Club rejects find refuge at the BBC

In its unceasing attempt to titillate the masses at their own expense, the BBC is looking for people who are suffering from an attention-seeking illness, possibly Munchhausen’s syndrome but anything similar will do.

Following the popular appeal of the dreadful learner driver, the awful woman who hogged the camera on the cruise ship, and the ghastly traffic warden, the Corporation’s eye swivels across the nation in search of more modern Brits upon whom to bestow a few minutes of fame in return for satisfying the peephole curiosity in the rest of us.

Next in line, if all goes according to plan, are a bunch of as yet unknown citizens whose souls burn with a deep sense of hurt and rejection, people who strove to be a cut above but found themselves cut down.

Nestling in the personal columns of a national newspaper, between Articles for Sale and Charities, lies the following: “Have you been refused membership to a Private Club? BBC Documentaries would be interested to talk to you. Please call Min Clough on 0181 752 6401.”

Funny old world, isn’t it? To think that somewhere in Greater London a person of indeterminate sex with the unlikely name of Min Clough sits idly sucking on the first of the day’s gaspers and staring moodily into the first of the day’s paper cups of near-coffee, waiting for the phone to jangle into life.

It’s a bit like fishing, really. You bait your hook, cast your line, and wait for a bite. If Min gets lucky, he or she could land a big one. An Athenaeum reject, say. Or someone blackballed by the Garrick. On a bad day, Min could sit by the phone for hours on end and get nothing more than a nibble from a pensioner slighted by the Cockfosters Bowls Club.

What do you suppose BBC Documentaries is up to? The most likely answer is “no good”. In this age of egalitarianism and political correctness, both of which credos infest the BBC like lice, there is something inherently distasteful in the very notion of a private club. The obverse of privacy is exclusion, and that is a very bad thing. In a society striving to be caring, compassionate and forever counselling, it is profoundly offensive to pass judgement on others and to reject them without explanation.

Fortunately for Min, it’s possible to hate both the people who are members of private clubs and those who wish to become members. For if it is a nasty thing to want to form an exclusive coterie, it is just as unpleasant to want to be part of it. There seems a fair chance, then, that Min’s trawling in the murky waters will yield up some unpleasant specimens on both sides. In which case, viewers may luxuriate in the spectacle of snobbery getting a black eye at the hands of snobbery. And an aggrieved and wounded snob can be relied upon to make a fool of himself in front of the camera, the greatest prize of all in the eyes of the documentary producer.

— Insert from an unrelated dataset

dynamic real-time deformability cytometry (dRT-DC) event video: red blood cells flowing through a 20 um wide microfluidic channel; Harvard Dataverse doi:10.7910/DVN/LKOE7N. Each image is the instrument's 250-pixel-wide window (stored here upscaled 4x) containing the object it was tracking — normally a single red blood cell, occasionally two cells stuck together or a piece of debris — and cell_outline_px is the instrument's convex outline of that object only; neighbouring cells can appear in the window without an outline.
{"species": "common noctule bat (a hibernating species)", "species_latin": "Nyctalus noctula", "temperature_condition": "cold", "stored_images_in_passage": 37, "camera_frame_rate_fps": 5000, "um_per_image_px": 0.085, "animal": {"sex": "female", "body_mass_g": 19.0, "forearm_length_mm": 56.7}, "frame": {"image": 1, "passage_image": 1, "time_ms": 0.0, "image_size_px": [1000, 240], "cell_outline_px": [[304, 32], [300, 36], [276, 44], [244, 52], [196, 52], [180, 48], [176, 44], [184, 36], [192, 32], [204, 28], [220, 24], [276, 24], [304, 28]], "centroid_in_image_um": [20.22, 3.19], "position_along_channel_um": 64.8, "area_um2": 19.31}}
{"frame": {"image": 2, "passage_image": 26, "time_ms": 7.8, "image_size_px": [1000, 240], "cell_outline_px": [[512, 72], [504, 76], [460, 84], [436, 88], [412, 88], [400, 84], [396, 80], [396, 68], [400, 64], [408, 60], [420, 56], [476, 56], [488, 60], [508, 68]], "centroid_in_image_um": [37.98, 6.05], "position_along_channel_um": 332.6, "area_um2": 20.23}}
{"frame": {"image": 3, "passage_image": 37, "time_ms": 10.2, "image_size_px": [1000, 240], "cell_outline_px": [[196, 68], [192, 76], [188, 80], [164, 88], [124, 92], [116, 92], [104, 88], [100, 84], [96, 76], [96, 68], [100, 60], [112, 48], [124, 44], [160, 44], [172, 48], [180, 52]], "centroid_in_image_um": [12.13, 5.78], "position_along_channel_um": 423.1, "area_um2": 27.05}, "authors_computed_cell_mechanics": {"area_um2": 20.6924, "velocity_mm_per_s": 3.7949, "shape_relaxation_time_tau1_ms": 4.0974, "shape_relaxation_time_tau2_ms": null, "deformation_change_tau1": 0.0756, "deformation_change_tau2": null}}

So anyone who has seen the BBC’s small ad and has indeed been refused membership by a private club would be well advised not to succumb to the siren call of Min Clough. The BBC is not an agent of revenge, still less a means of attaining justice. It is an engine which sucks in the vain, the unknowing, and the gullible and spews them on to the screen to satisfy the voyeuristic urge of the rabble.

However, it’s good to see the corporation recognising the power of advertising, even if its commercials on its own behalf are less than truthful. For instance, take the slogan that you and I make the BBC what it is. I can’t speak for you, but, if I had a say in what the BBC is, Esther Ranzten would be out on her ear for a start.

Ideally, my dream reconstruction of the Beeb would be like a scene from a Western movie. The camera pans down Main Street, Tombstone, and stops outside the Silver Nugget saloon. From within, the sounds are of splintering furniture, shattering glass, and murderous mayhem. The twin louvred doors fly open and out staggers Noel Edmonds. He spins around a few times and collapses on to the dirt sidewalk. The sickening crunch of knuckle on jaw heralds the airborne exit of Loyd Grossman, followed, like sacks being thrown from a van, by David Frost, Angus Deayton and some EastEnders.

At length, when the dust settles and the din abates, the huddled citizenry gawp at a steaming heap of bruised, comatose and twitching bodies. Somewhere in the pile are David Mellor, Anne Robinson, Kilroy, Wogan, Ainsley Harriott, Carol Smillie, Sue Lawley and – a pity this – Carol Vorderman. Suddenly, there is silence. All eyes turn to the saloon doors. They swing slowly apart to reveal two bloody and bruised figures, leaning on each other, their clothes in shreds. They shuffle a few paces forward. Their eyes roll heavenward, their jaws slacken, and they fall as one on to the heaped carnage. A woman screams. Each of the men has a knife between the shoulder blades. Alan Yentob and John Birt are no more. It’s no way to treat the members of a private club.